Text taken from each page
==================================================
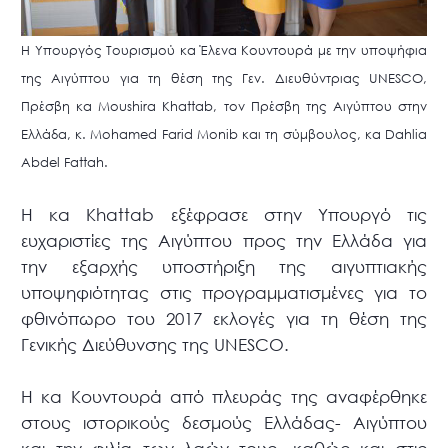
Η Υπουργός Τουρισμού κα Έλενα Κουντουρά με την υποψήφια
της Αιγύπτου για τη θέση της Γεν. Διευθύντριας UNESCO,
Πρέσβη κα Moushira Khattab, τον Πρέσβη της Αιγύπτου στην
Ελλάδα, κ. Mohamed Farid Monib και τη σύμβουλος, κα Dahlia
Abdel Fattah.
H κα Khattab εξέφρασε στην Υπουργό τις
ευχαριστίες της Αιγύπτου προς την Ελλάδα για
την εξαρχής υποστήριξη της αιγυπτιακής
υποψηφιότητας στις προγραμματισμένες για το
φθινόπωρο του 2017 εκλογές για τη θέση της
Γενικής Διεύθυνσης της UNESCO.
Η κα Κουντουρά από πλευράς της αναφέρθηκε
στους ιστορικούς δεσμούς Ελλάδας- Αιγύπτου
==================================================
What the exercise asks. Set down all the lines above word for word, leaving out the pictures.

Answer below.
Η Υπουργός Τουρισμού κα Έλενα Κουντουρά με την υποψήφια
της Αιγύπτου για τη θέση της Γεν. Διευθύντριας UNESCO,
Πρέσβη κα Moushira Khattab, τον Πρέσβη της Αιγύπτου στην
Ελλάδα, κ. Mohamed Farid Monib και τη σύμβουλος, κα Dahlia
Abdel Fattah.
H κα Khattab εξέφρασε στην Υπουργό τις
ευχαριστίες της Αιγύπτου προς την Ελλάδα για
την εξαρχής υποστήριξη της αιγυπτιακής
υποψηφιότητας στις προγραμματισμένες για το
φθινόπωρο του 2017 εκλογές για τη θέση της
Γενικής Διεύθυνσης της UNESCO.
Η κα Κουντουρά από πλευράς της αναφέρθηκε
στους ιστορικούς δεσμούς Ελλάδας- Αιγύπτου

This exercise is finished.